Exercise directions -> Say the number of lines in the records below that hold the word "pixels", and only that number.

[Start of Attachment]

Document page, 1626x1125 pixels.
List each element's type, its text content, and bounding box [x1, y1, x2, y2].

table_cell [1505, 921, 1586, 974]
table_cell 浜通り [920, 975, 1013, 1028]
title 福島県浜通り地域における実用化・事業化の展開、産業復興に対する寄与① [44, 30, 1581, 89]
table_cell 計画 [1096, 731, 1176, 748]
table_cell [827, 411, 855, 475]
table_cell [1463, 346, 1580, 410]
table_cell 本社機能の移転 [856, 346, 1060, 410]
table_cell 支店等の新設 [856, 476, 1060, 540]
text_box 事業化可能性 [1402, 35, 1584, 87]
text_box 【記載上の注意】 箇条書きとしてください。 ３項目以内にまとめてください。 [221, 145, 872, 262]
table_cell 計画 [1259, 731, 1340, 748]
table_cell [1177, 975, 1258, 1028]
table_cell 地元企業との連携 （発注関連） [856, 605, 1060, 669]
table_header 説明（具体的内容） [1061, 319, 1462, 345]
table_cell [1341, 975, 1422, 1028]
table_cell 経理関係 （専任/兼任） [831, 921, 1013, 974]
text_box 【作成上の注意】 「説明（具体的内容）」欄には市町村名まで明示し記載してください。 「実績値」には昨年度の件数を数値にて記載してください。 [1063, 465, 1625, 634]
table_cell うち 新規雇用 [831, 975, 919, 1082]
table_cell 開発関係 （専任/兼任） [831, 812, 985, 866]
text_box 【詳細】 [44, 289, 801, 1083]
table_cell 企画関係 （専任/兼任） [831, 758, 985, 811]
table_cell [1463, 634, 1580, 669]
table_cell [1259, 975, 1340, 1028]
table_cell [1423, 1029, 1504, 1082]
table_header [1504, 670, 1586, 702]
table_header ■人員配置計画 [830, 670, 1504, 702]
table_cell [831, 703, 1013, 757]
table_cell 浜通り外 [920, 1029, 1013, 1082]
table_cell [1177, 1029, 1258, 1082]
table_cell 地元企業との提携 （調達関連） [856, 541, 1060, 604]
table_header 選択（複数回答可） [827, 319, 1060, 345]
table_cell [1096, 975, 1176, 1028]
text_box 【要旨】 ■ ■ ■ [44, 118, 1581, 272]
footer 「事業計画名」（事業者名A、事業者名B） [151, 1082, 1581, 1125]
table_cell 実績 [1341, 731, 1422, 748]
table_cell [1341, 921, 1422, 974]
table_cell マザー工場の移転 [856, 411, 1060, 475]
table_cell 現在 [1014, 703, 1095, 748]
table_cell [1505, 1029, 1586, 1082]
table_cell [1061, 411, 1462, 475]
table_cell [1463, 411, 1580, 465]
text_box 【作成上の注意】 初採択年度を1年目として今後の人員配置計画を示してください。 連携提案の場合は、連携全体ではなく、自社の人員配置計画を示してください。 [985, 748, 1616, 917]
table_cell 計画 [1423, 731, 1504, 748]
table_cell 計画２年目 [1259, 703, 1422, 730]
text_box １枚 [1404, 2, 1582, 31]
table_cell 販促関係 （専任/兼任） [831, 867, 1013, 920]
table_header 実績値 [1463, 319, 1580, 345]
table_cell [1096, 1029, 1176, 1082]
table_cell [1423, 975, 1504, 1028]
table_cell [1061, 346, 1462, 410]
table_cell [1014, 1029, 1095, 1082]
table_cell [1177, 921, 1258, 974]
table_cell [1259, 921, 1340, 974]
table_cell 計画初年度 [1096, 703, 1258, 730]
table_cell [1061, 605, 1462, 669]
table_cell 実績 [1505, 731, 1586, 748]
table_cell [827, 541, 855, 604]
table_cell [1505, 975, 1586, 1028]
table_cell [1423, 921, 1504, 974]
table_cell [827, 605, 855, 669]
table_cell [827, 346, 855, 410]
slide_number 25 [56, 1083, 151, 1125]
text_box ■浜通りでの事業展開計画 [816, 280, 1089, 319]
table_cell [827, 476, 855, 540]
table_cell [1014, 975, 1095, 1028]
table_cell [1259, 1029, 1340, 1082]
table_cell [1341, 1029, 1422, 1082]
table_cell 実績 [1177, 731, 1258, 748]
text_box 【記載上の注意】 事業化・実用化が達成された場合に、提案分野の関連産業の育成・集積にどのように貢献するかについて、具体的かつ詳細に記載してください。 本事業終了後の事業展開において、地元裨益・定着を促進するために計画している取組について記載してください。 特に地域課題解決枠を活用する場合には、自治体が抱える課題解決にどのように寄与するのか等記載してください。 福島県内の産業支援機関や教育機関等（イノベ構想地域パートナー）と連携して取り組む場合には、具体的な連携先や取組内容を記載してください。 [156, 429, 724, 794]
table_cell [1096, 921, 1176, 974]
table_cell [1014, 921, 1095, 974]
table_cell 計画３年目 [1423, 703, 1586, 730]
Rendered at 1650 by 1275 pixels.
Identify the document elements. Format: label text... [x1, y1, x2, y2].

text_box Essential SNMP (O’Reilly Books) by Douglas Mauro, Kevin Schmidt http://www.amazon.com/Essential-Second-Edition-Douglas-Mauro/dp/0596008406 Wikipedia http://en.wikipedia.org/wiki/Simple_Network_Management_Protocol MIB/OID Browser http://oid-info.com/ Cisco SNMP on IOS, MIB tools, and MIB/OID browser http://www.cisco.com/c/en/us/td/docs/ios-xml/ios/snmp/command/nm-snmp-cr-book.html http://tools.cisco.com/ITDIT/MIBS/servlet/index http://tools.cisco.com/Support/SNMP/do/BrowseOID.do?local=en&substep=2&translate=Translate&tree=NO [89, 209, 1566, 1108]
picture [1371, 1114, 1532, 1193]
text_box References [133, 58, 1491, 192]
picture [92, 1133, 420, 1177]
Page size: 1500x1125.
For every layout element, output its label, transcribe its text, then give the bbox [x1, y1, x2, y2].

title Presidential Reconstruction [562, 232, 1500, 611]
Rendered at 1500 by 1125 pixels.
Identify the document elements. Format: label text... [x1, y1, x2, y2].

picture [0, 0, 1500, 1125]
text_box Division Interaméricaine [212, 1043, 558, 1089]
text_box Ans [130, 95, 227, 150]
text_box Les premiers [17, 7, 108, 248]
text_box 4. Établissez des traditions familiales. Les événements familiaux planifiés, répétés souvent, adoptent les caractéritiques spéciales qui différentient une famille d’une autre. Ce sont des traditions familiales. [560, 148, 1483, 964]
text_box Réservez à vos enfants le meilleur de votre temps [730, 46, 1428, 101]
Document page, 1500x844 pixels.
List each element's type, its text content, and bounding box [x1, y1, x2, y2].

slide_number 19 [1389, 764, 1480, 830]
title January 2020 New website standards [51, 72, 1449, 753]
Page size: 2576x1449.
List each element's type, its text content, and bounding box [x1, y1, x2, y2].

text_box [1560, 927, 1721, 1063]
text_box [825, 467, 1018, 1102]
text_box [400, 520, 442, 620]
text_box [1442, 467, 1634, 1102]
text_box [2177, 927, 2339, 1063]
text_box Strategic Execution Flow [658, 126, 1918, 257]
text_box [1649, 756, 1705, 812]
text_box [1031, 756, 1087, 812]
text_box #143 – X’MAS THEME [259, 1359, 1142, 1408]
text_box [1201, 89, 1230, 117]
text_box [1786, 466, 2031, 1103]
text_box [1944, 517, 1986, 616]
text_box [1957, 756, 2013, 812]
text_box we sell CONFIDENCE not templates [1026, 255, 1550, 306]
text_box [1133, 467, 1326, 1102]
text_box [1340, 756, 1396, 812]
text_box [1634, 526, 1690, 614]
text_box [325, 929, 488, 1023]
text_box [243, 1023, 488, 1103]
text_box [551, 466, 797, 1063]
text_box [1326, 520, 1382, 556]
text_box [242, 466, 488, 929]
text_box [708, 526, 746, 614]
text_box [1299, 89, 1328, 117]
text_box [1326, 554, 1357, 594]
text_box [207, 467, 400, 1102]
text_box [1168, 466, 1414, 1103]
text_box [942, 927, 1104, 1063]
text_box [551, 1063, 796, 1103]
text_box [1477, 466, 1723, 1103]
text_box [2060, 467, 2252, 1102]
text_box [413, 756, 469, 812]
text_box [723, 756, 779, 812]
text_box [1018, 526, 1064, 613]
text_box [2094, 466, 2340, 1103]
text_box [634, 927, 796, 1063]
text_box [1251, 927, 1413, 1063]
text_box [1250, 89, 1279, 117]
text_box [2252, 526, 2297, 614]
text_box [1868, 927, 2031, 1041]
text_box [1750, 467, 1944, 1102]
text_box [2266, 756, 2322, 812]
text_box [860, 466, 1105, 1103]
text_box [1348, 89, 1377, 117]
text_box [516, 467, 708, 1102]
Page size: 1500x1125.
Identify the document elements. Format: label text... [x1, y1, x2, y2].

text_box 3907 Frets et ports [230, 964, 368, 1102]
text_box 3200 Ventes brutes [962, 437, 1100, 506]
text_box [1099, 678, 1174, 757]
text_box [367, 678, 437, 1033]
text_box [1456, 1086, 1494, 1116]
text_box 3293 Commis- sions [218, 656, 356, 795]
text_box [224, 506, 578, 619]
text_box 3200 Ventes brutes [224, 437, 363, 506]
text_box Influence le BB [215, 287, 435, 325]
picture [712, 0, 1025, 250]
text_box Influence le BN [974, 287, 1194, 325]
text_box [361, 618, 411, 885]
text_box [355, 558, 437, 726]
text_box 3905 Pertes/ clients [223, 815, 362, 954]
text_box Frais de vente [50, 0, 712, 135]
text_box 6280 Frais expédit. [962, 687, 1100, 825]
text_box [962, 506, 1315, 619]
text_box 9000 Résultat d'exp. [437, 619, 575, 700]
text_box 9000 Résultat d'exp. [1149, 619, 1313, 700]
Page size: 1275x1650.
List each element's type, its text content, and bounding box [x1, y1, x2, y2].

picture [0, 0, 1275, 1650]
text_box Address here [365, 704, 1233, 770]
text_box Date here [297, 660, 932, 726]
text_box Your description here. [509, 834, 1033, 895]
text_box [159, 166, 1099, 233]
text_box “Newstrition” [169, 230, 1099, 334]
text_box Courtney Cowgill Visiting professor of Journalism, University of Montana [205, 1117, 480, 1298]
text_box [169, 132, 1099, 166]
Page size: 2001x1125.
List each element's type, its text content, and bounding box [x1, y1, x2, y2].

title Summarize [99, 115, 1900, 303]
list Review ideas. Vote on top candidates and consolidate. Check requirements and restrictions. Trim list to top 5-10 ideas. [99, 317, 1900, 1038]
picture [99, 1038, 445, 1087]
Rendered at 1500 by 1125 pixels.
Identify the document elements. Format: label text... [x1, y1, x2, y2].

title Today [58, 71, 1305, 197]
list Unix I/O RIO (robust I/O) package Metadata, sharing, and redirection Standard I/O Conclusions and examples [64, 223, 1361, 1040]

[End of Attachment]

Response to the exercise -> 5